Open zeha opened this issue 5 months ago • 5 comments

In https://github.com/PowerDNS/pdns/issues/16091 I discovered that config.hpp has an endian check using __BYTE_ORDER, but at least on GCC 15 / GNU libc platforms it doesn't work. Without including <endian.h> the macros are not defined, and config.hpp silently falls back to little endian.

Could an #include <endian.h> be added to config.hpp?

Thanks, Chris

zeha avatar Sep 07 '25 12:09 zeha

As pointed out by @omoerbeek in https://github.com/PowerDNS/pdns/issues/16091#issuecomment-3263784377 and https://github.com/PowerDNS/pdns/issues/16091#issuecomment-3263788379 the standards-compliant thing would be:

  • include endian.h
  • use BYTE_ORDER, LITTLE_ENDIAN, BIG_ENDIAN (no leading or trailing underscores)

Thanks for considering!

zeha avatar Sep 07 '25 13:09 zeha

Unfortunately it is not that easy. endian.h is not part of the C++ standard, it isn't available on all platforms. And protozero is header-only, so there is no build-step we control where we could figure out on what platform we are. So we have to figure out what endianness we have in our own code in C++ only without resorting to any headers. If you have some code for config.hpp that doesn't need endian.h and does the right thing for your platform I'd consider merging a PR.

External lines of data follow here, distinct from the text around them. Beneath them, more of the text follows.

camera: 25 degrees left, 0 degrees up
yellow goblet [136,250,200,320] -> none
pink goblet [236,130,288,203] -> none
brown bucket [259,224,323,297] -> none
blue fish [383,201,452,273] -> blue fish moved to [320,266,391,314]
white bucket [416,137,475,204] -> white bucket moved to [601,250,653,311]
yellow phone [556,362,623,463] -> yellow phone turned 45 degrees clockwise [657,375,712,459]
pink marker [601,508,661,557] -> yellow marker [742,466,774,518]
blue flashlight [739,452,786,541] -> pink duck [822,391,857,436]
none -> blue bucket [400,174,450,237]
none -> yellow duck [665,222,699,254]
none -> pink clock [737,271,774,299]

A workaround for you would be to #include <protozero/config.hpp> and after that set PROTOZERO_BYTE_ORDER in any way that works for you and then include the other protozero includes.

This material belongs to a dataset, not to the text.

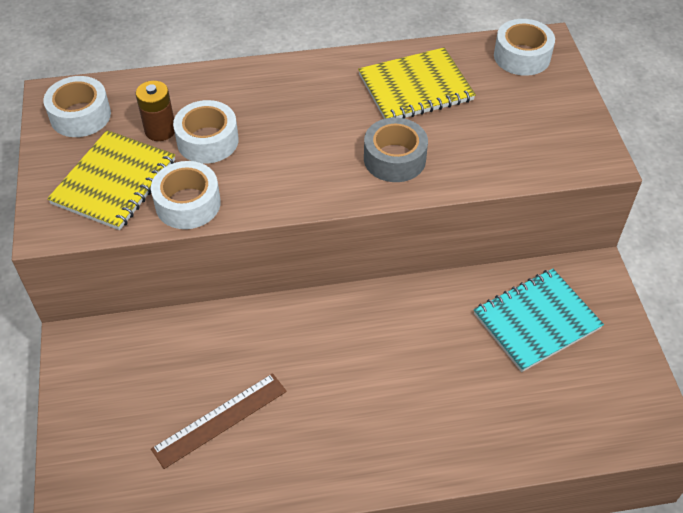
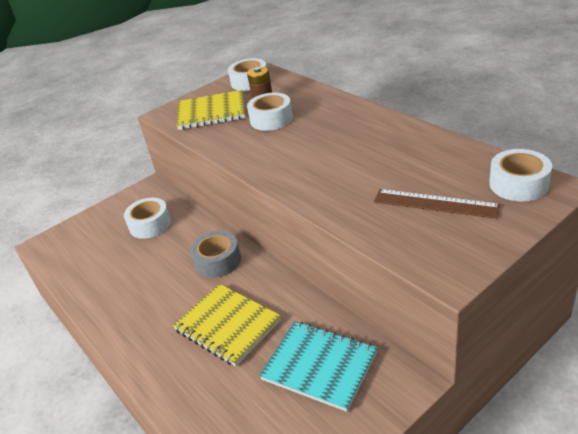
camera: 65 degrees right, 15 degrees down
white tape [151,161,221,229] -> white tape moved to [124,198,171,239]
brown ruler [151,373,287,469] -> brown ruler moved to [374,189,501,219]
yellow notebook [358,47,476,119] -> yellow notebook moved to [173,284,281,367]
grey tape [364,118,428,182] -> grey tape moved to [190,231,241,278]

If and when we switch to C++20 which is probably a long way off, we can use the std::endian enum class which will solve this properly.

joto avatar Sep 08 '25 07:09 joto

Right. While many systems have endian.h, not all. macOS is an example.

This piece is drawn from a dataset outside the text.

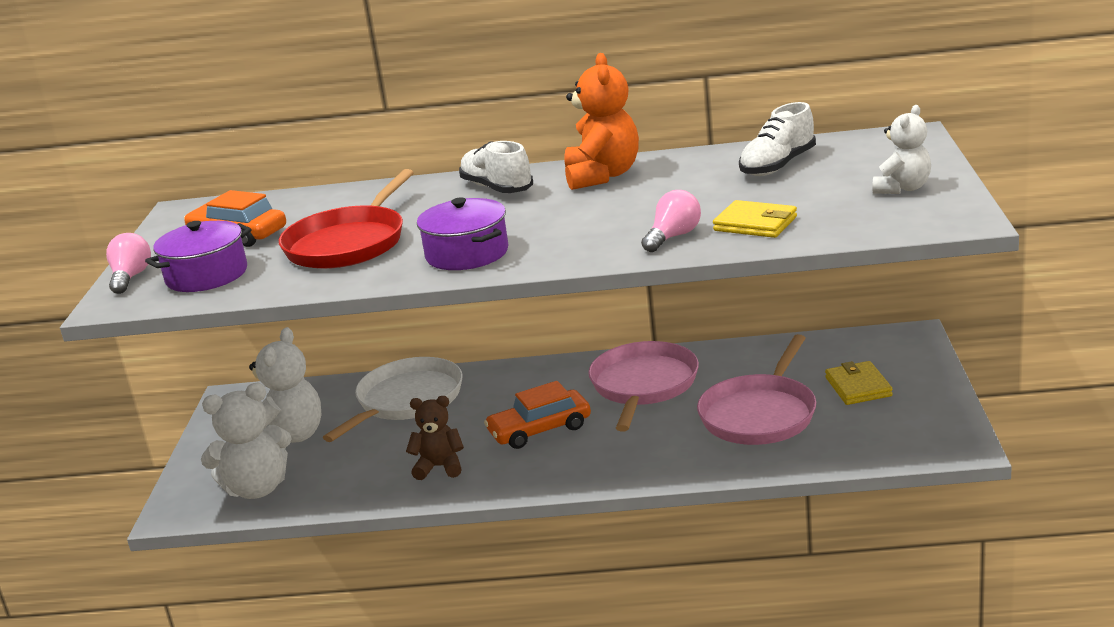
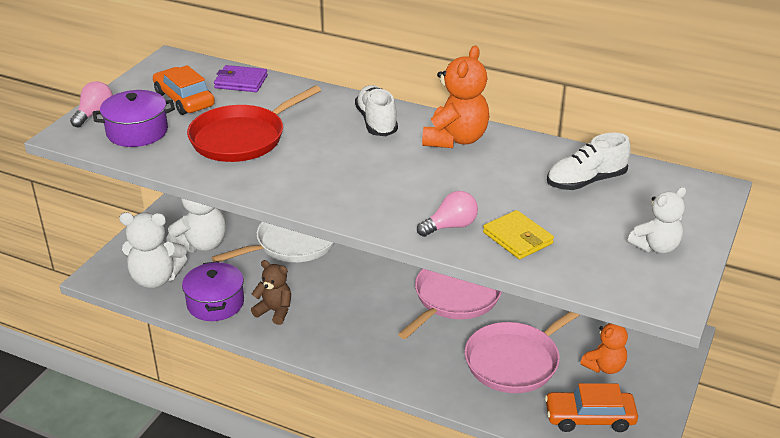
camera: 20 degrees right, 10 degrees up
purple pot [417,198,509,270] -> purple pot moved to [182,261,244,321]
orange car [484,381,591,449] -> orange car moved to [545,383,638,432]
yellow wallet [825,361,893,405] -> orange teddy bear [580,323,628,374]
none -> purple wallet [214,65,268,92]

It might be that testing for the __NAME__ (with __ on both ends) variants of the macros is more robust. At least both g++ and clang++ defines those in all systems I tested without the need for includes. I do not have access to other compilers.

omoerbeek avatar Sep 08 '25 13:09 omoerbeek

@joto how about using a __has_include check to detect endian.h?

kkaefer avatar Oct 16 '25 08:10 kkaefer

__has_include was introduced in C++17, we are still at C++14.